On Tuesday my roommate and I wandered the Portobello Road, and down through Notting Hill, finding a whole host of little gems - handmade clothes, gelato, antiques, old fashioned bears, and a pizza shop with an orange mini acting as a counter in the window.

Here are some of the things I want to do, soon (aside from the obvious ‘get a job‘):

See Roald Dahl’s Twisted Tales at the Lyric Hammersmith, which is less than five minutes from my house, and which, as a venue, I’ve developed a bit of a fascination with. This show, though, I want to see because a)Roald Dahl, and b)it was adapted by Jeremy Dyson, who is one of the League of Gentlemen, who are fabulous and twisted and funny, and who co-wrote Ghost Stories (which I also want to see).

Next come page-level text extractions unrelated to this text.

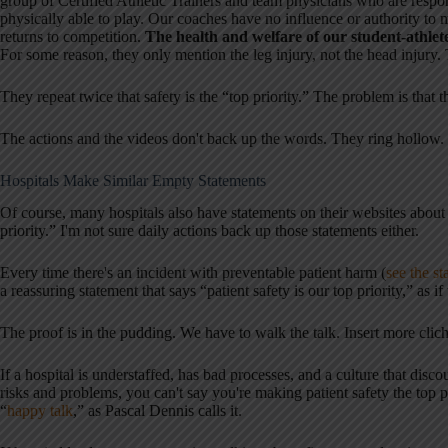
group of Certified Athletic Trainers and team physicians who are respon
physically able to play. Our coaches have no influence or authority to 
returns to competition.
The health and welfare of our student-athletes
For some reason, they only mention the leg injury, not the head injury. 
They repeat twice that safety is the “top priority.” The problem is that t
The actions and the videos don't back up the words. They ring hollow.
Hospitals Make Similar Empty Statements
Of course, many hospitals also have statements on their websites about p
priority.” I'm not sure daily actions back up those statements either.
Every time there's an incident with preventable patient harm (
see the st
a reassuring statement that says “patient safety is our top priority,” as if
The proof is in the pudding. We have to walk the talk. Insert more clich
If a hospital is understaffed, has bad processes, and a culture that dis
risks and problems, you can't say you're making patient safety the top pr
“
happy talk
,” as Pascal Dennis calls it.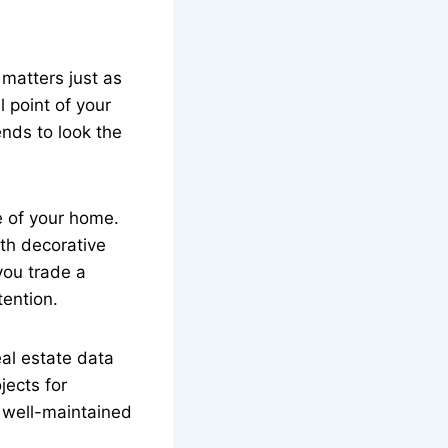
 matters just as
l point of your
ends to look the
e of your home.
th decorative
 you trade a
ention.
eal estate data
jects for
n well-maintained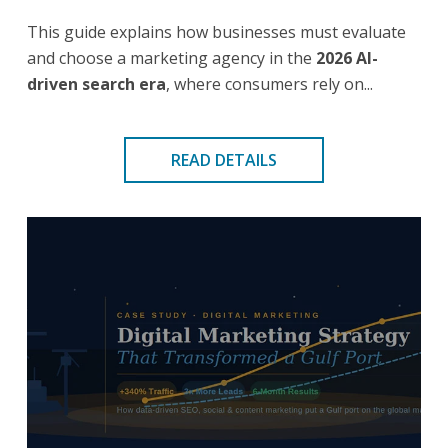
This guide explains how businesses must evaluate
and choose a marketing agency in the
2026 AI-
driven search era
, where consumers rely on...
READ DETAILS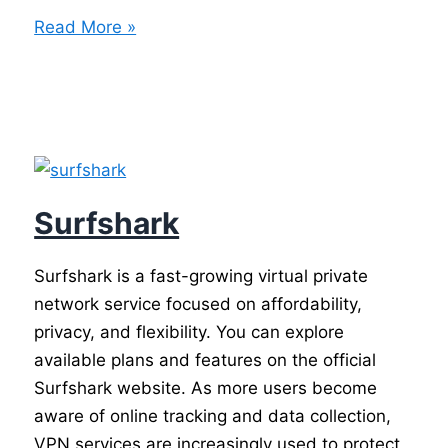
Best
Read More »
VPN
Services
Surfshark
Surfshark is a fast-growing virtual private
network service focused on affordability,
privacy, and flexibility. You can explore
available plans and features on the official
Surfshark website. As more users become
aware of online tracking and data collection,
VPN services are increasingly used to protect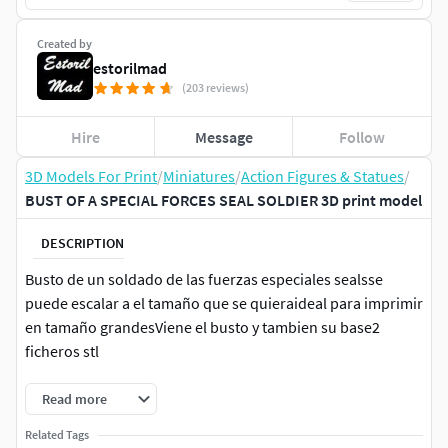
Created by
estorilmad
(203 reviews)
Hire
Message
Follow
3D Models For Print
/
Miniatures
/
Action Figures & Statues
/
BUST OF A SPECIAL FORCES SEAL SOLDIER 3D print model
DESCRIPTION
Busto de un soldado de las fuerzas especiales sealsse
puede escalar a el tamaño que se quieraideal para imprimir
en tamaño grandesViene el busto y tambien su base2
ficheros stl
Read more
Related Tags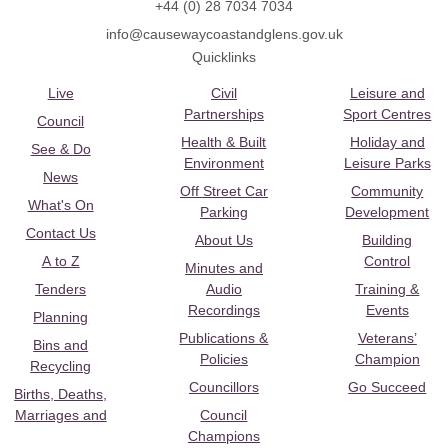
+44 (0) 28 7034 7034
info@causewaycoastandglens.gov.uk
Quicklinks
Live
Civil
Leisure and
Partnerships
Sport Centres
Council
Health & Built
Holiday and
See & Do
Environment
Leisure Parks
News
Off Street Car
Community
What's On
Parking
Development
Contact Us
About Us
Building
A to Z
Control
Minutes and
Tenders
Audio
Training &
Recordings
Events
Planning
Publications &
Veterans’
Bins and
Policies
Champion
Recycling
Councillors
Go Succeed
Births, Deaths,
Marriages and
Council
Champions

See Frankenstein, which I will have to wait until the extended run to do, as it’s sold out. Unsurprising, but I can’t afford tickets right now.

Finish the poems and stories I’ve been working on lately and get them sent off before submission deadlines. Relatedly, finish reading Kelly Link’s Magic for Beginners and Nikesh Shukla’s Coconut Unlimited (both of which are absolutely brilliant), and start in on Kazuo Ishiguro’s Never Let Me Go before it has to go back to the library.

See Emma Hunt’s horizon [HORIZONS] at the Hayward Gallery.

And there are so many little things I could and want to tell you about, the feel of city parks on the weekend (lovely), the smell of mint gum and what it reminds me of (my father, and fastball practices), the artist who paints tiny works on old gum stuck to the streets, how I think my house is haunted, and others, but I think I’ll leave them for another entry.